- [Task to carry out] Can you write out the data below again, swapping "CONTACTO" for "CONTÁCTENOS" and leaving every other word as it is? Omit the pictures from your answer.

^^^^^^^^

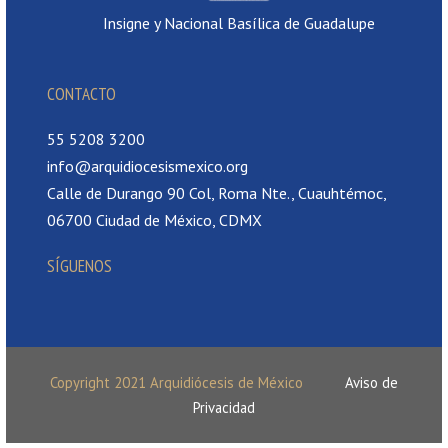
Insigne y Nacional Basílica de Guadalupe
CONTACTO
55 5208 3200
info@arquidiocesismexico.org
Calle de Durango 90 Col, Roma Nte., Cuauhtémoc,
06700 Ciudad de México, CDMX
SÍGUENOS
Copyright 2021 Arquidiócesis de México
Aviso de
Privacidad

^^^^^^^^

- [Result]
Insigne y Nacional Basílica de Guadalupe
CONTÁCTENOS
55 5208 3200
info@arquidiocesismexico.org
Calle de Durango 90 Col, Roma Nte., Cuauhtémoc,
06700 Ciudad de México, CDMX
SÍGUENOS
Copyright 2021 Arquidiócesis de México
Aviso de
Privacidad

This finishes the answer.